**Consider relying on a GPU(s). A CPU is designed to be multitasker that can quickly switch between actions, whereas a Graphical Processing Unit(GPU) is designed to do the same calculations repetitively while giving large increases in performance. The stacks in the listed papers, while giving exponentially higher speeds, did not use modern designs or graphics cards, which hindered them from running even faster. **

The GPU (Graphics Prossessing Unit) is changing the face of large scale data mining by significantly speeding up the processing of data mining algorithms. For example, using the K-Means clustering algorithm, the GPU-accelerated version was found to be 200x-400x faster than the popular benchmark program MimeBench running on a single core CPU, and 6x-12x faster than a highly optimised CPU-only version running on an 8 core CPU workstation.

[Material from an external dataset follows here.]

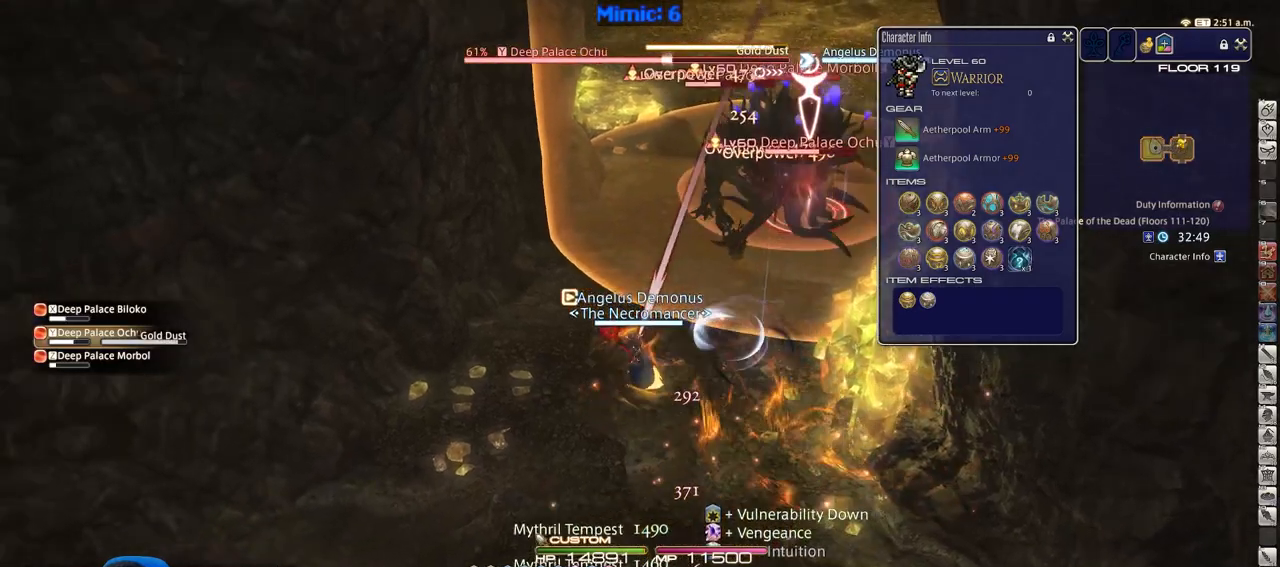
{"keys": ["d", "w"], "events": [[50, "w", "down"], [83, "return", "up"], [467, "a", "up"], [467, "d", "down"]]}
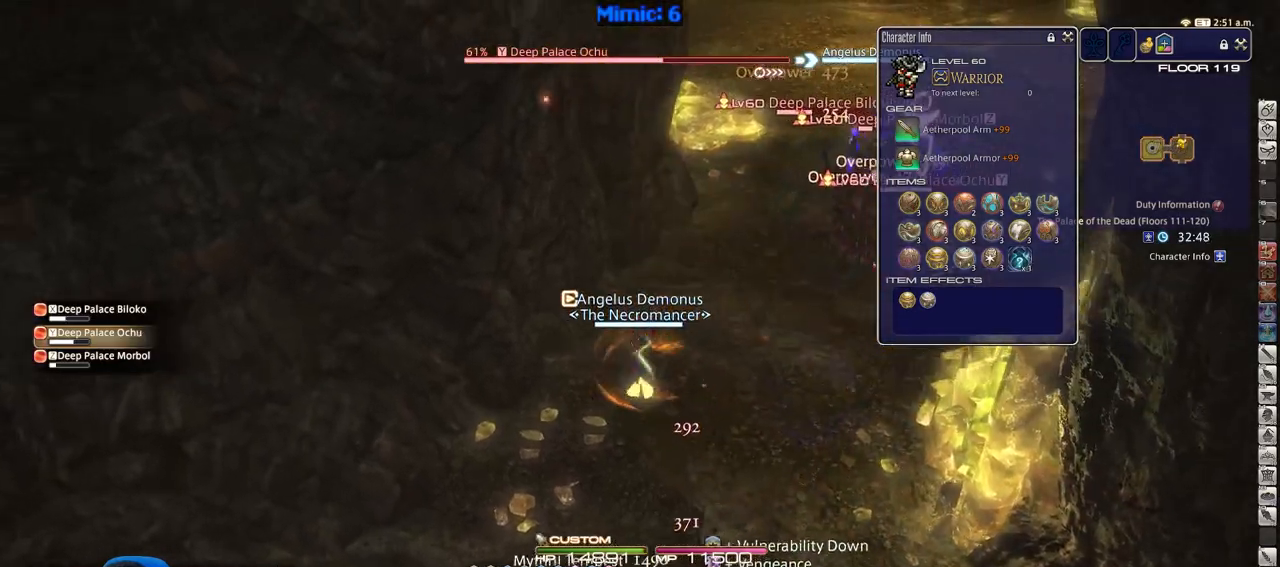
{"keys": ["shift_r", "w"], "events": [[150, "rbracket", "down"], [150, "space", "down"], [250, "rbracket", "up"], [250, "space", "up"], [300, "d", "up"], [434, "shift_r", "down"]]}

These GPU-accelerated performance results also hold for large data sets. For example in 2009 data set with 1 billion 2-dimensional data points and 1,000 clusters, the GPU-accelerated K-Means algorithm took 26 minutes (using a GTX 280 GPU with 240 cores) whilst the CPU-only version running on a single-core CPU workstation, using MimeBench, took close to 6 days (see research paper “Clustering Billions of Data Points using GPUs” by Ren Wu, and Bin Zhang, HP Laboratories). Substantial additional speed-ups are expected were the tests conducted today on the latest Fermi GPUs with 480 cores and 1 TFLOPS performance.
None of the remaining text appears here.